Data:
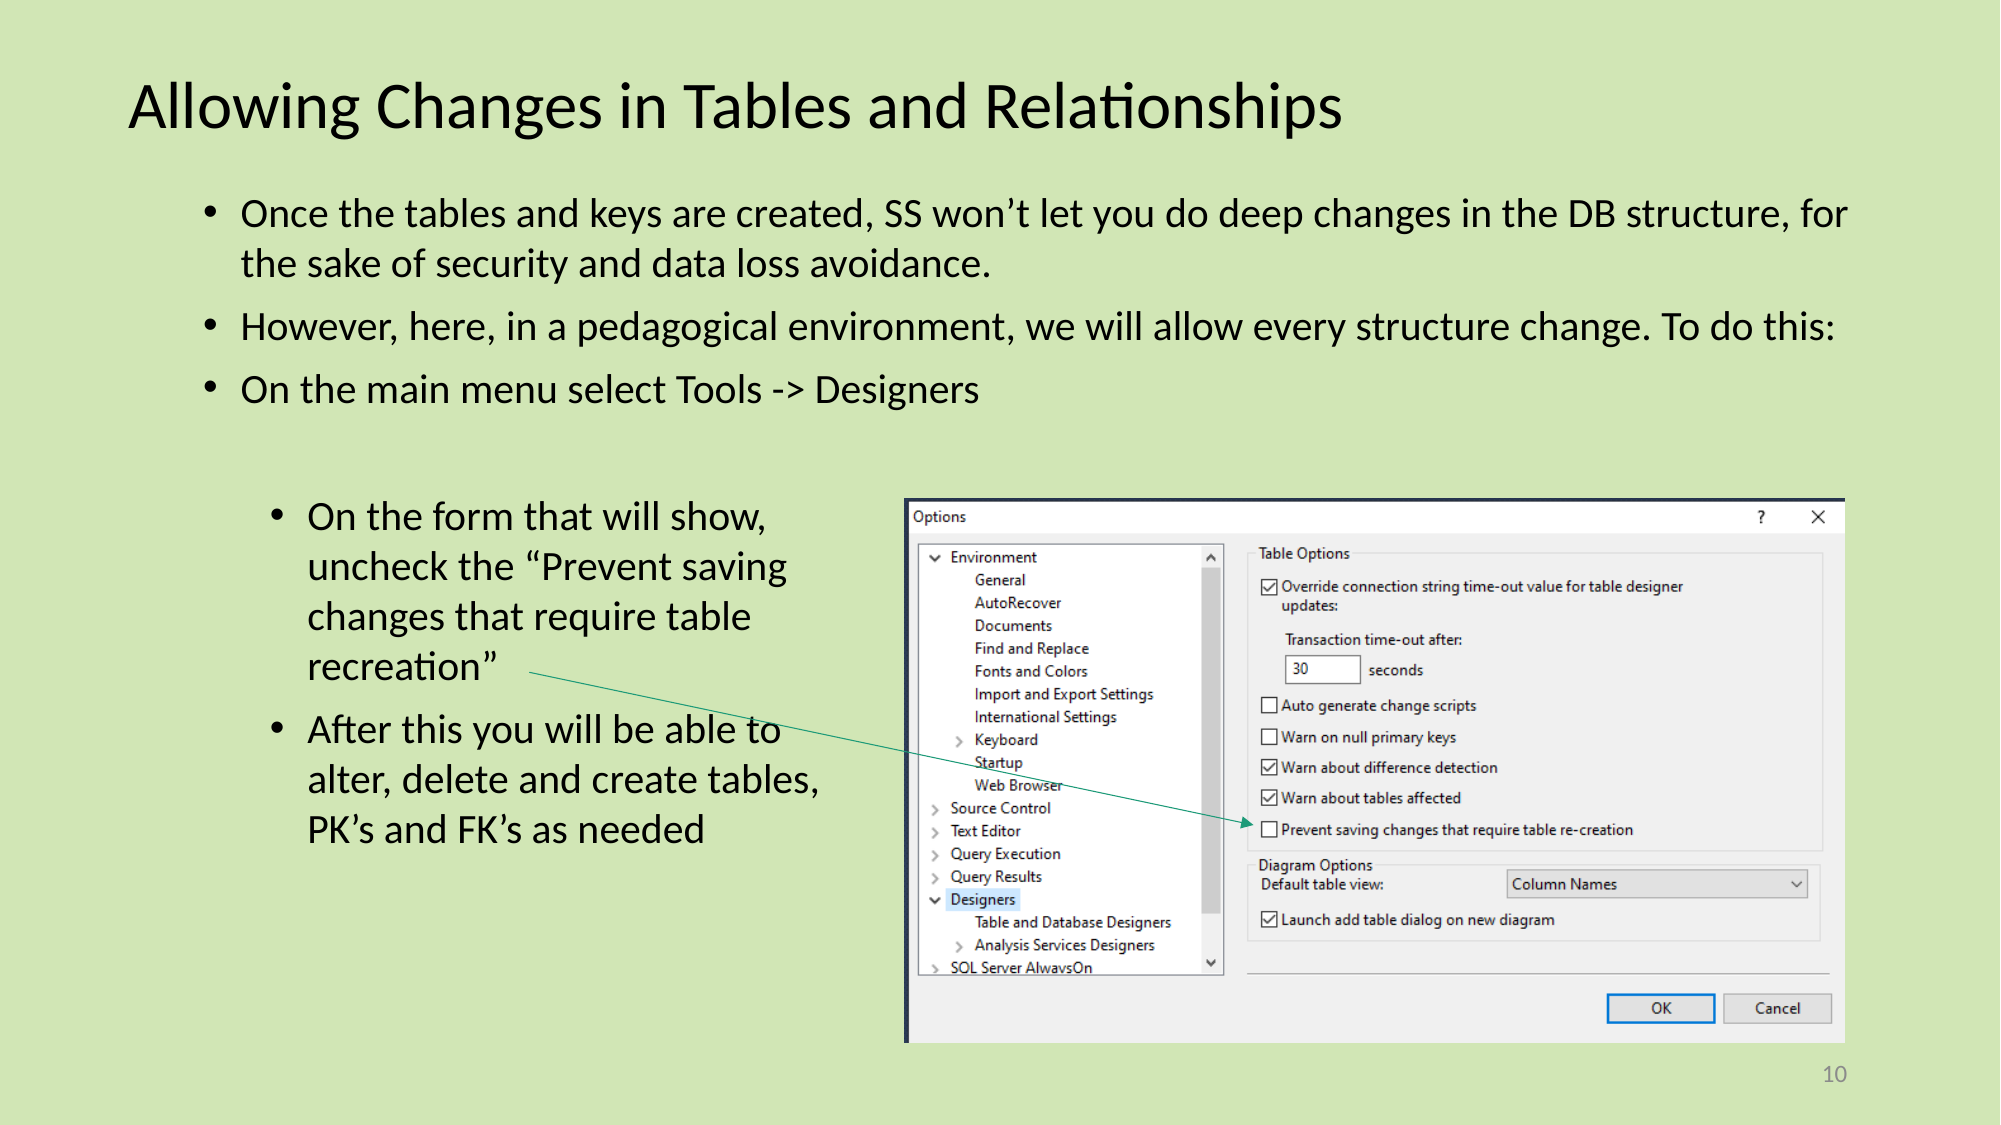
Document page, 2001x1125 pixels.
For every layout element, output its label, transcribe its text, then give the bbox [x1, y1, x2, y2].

list Allowing Changes in Tables and Relationships Once the tables and keys are created, SS won’t let you do deep changes in the DB structure, for the sake of security and data loss avoidance. However, here, in a pedagogical environment, we will allow every structure change. To do this: On the main menu select Tools -> Designers [113, 63, 1901, 1073]
slide_number 10 [1412, 1042, 1863, 1103]
text_box On the form that will show, uncheck the “Prevent saving changes that require table recreation” After this you will be able to alter, delete and create tables, PK’s and FK’s as needed [180, 481, 838, 860]
picture [904, 498, 1845, 1043]
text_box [529, 672, 1254, 825]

Problem:
The required output is each record above, reproduced exactly, without its pictures.

Answer section:
Document page, 2001x1125 pixels.
For every layout element, output its label, transcribe its text, then give the bbox [x1, y1, x2, y2].

list Allowing Changes in Tables and Relationships Once the tables and keys are created, SS won’t let you do deep changes in the DB structure, for the sake of security and data loss avoidance. However, here, in a pedagogical environment, we will allow every structure change. To do this: On the main menu select Tools -> Designers [113, 63, 1901, 1073]
slide_number 10 [1412, 1042, 1863, 1103]
text_box On the form that will show, uncheck the “Prevent saving changes that require table recreation” After this you will be able to alter, delete and create tables, PK’s and FK’s as needed [180, 481, 838, 860]
picture [904, 498, 1845, 1043]
text_box [529, 672, 1254, 825]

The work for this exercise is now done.